**Requirement**:
Return only that part of the material below which starts with the line containing "nose: (302, 209)" and goes on through the line containing "nose: (124, 60)", restated exactly.

====== Dataset records

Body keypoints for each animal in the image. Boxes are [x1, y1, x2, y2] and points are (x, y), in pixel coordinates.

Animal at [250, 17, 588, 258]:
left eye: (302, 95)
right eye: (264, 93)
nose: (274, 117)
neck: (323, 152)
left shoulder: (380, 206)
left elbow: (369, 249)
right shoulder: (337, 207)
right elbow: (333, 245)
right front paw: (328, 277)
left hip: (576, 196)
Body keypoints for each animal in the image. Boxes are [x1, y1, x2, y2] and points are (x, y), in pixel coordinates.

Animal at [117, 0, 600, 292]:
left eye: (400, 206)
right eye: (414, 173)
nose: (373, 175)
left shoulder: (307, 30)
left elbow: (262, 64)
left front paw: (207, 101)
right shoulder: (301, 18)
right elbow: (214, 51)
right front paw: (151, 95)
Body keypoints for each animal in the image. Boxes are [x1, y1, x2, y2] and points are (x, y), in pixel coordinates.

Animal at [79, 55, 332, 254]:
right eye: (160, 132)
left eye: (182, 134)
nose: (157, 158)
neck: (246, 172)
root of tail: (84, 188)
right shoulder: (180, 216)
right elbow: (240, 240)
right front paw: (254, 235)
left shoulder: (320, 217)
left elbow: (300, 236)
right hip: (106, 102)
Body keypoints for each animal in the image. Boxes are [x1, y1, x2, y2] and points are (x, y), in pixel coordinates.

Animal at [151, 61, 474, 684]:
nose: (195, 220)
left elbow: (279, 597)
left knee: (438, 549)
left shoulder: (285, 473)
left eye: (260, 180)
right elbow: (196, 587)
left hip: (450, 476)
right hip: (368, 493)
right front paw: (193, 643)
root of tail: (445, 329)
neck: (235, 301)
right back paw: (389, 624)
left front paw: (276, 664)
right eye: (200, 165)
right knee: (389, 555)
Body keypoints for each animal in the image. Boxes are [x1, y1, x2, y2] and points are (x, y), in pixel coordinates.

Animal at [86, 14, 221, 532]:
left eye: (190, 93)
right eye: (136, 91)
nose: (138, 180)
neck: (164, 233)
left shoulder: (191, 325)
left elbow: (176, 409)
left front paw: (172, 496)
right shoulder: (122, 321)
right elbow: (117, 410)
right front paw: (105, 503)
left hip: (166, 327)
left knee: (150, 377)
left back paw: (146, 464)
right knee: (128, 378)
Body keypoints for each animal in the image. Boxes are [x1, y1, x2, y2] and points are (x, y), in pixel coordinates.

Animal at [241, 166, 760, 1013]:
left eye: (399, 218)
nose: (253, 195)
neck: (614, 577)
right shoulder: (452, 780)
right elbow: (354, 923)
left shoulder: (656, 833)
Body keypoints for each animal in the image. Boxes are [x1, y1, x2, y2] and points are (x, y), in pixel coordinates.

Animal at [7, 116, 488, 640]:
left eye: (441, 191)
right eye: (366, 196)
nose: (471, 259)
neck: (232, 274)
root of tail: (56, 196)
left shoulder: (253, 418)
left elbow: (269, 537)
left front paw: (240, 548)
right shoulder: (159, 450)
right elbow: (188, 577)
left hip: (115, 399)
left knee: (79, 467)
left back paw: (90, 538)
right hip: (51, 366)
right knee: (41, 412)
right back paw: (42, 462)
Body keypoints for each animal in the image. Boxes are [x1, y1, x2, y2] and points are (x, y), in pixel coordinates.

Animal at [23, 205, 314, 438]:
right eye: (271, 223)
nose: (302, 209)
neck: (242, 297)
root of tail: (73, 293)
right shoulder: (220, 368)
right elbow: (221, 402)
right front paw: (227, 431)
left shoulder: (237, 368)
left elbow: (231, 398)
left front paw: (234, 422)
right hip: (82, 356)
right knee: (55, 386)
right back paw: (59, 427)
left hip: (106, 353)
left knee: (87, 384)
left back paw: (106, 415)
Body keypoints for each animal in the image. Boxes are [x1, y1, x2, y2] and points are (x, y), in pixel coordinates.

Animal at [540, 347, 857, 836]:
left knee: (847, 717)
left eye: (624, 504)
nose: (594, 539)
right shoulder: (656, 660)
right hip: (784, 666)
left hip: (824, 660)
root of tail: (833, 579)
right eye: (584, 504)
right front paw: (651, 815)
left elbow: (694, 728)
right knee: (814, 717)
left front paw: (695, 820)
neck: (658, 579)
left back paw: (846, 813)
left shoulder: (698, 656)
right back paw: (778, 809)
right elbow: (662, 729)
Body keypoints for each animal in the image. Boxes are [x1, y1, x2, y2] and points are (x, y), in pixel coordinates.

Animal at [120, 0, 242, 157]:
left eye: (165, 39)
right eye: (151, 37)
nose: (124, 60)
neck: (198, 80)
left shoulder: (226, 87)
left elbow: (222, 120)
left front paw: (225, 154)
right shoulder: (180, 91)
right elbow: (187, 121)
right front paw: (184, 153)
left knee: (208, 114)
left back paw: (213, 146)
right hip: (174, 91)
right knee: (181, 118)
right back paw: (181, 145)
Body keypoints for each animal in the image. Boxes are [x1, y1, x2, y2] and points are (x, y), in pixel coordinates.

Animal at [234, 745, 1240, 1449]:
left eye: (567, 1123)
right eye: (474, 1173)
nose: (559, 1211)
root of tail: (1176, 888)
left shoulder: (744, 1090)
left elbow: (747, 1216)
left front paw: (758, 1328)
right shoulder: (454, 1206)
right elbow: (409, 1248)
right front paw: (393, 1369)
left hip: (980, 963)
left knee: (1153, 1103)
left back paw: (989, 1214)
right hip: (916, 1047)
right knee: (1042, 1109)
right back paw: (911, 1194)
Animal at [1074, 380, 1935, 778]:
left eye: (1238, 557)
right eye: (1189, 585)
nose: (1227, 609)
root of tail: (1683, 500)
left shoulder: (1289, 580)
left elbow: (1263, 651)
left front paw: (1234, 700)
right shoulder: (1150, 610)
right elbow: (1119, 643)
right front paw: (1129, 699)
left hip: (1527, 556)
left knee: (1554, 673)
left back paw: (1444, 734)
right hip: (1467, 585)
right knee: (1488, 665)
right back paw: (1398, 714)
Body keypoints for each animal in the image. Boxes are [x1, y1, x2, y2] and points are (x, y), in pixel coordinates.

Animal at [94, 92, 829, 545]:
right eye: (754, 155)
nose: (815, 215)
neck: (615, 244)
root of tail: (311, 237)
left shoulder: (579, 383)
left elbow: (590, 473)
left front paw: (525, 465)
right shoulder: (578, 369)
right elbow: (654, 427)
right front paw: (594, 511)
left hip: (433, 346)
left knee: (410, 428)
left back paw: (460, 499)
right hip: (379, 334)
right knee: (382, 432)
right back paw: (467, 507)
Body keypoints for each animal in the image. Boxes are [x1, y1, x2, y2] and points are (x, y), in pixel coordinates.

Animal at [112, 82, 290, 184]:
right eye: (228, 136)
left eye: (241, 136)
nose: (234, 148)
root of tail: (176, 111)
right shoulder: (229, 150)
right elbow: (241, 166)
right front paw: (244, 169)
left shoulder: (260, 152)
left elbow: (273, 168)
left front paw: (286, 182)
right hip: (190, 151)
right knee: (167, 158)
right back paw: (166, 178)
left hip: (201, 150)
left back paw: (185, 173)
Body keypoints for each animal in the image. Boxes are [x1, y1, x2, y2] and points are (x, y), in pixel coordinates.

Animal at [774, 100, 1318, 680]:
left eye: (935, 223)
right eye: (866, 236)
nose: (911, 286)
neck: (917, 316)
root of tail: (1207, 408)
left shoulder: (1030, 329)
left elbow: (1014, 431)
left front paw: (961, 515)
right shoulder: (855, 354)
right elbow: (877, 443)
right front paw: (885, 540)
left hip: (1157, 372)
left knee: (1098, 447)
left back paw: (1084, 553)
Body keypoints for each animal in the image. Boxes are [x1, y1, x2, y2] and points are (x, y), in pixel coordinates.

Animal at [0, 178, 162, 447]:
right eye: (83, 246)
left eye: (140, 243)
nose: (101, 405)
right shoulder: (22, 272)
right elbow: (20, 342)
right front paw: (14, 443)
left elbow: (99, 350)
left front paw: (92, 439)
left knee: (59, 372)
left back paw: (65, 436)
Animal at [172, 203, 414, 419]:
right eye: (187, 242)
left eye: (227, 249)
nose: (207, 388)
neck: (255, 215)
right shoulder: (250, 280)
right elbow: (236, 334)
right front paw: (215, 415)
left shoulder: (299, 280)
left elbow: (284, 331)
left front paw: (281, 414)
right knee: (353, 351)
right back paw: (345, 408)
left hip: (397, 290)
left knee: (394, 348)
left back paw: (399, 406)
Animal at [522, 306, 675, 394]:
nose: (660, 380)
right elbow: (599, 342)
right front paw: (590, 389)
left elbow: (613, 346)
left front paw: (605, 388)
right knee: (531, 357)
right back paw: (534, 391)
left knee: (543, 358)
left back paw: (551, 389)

============

**Task output**:
nose: (302, 209)
neck: (242, 297)
root of tail: (73, 293)
right shoulder: (220, 368)
right elbow: (221, 402)
right front paw: (227, 431)
left shoulder: (237, 368)
left elbow: (231, 398)
left front paw: (234, 422)
right hip: (82, 356)
right knee: (55, 386)
right back paw: (59, 427)
left hip: (106, 353)
left knee: (87, 384)
left back paw: (106, 415)
Body keypoints for each animal in the image. Boxes are [x1, y1, x2, y2] and points are (x, y), in pixel coordinates.

Animal at [540, 347, 857, 836]:
left knee: (847, 717)
left eye: (624, 504)
nose: (594, 539)
right shoulder: (656, 660)
right hip: (784, 666)
left hip: (824, 660)
root of tail: (833, 579)
right eye: (584, 504)
right front paw: (651, 815)
left elbow: (694, 728)
right knee: (814, 717)
left front paw: (695, 820)
neck: (658, 579)
left back paw: (846, 813)
left shoulder: (698, 656)
right back paw: (778, 809)
right elbow: (662, 729)
Body keypoints for each animal in the image. Boxes are [x1, y1, x2, y2] and points are (x, y), in pixel coordinates.

Animal at [120, 0, 242, 157]:
left eye: (165, 39)
right eye: (151, 37)
nose: (124, 60)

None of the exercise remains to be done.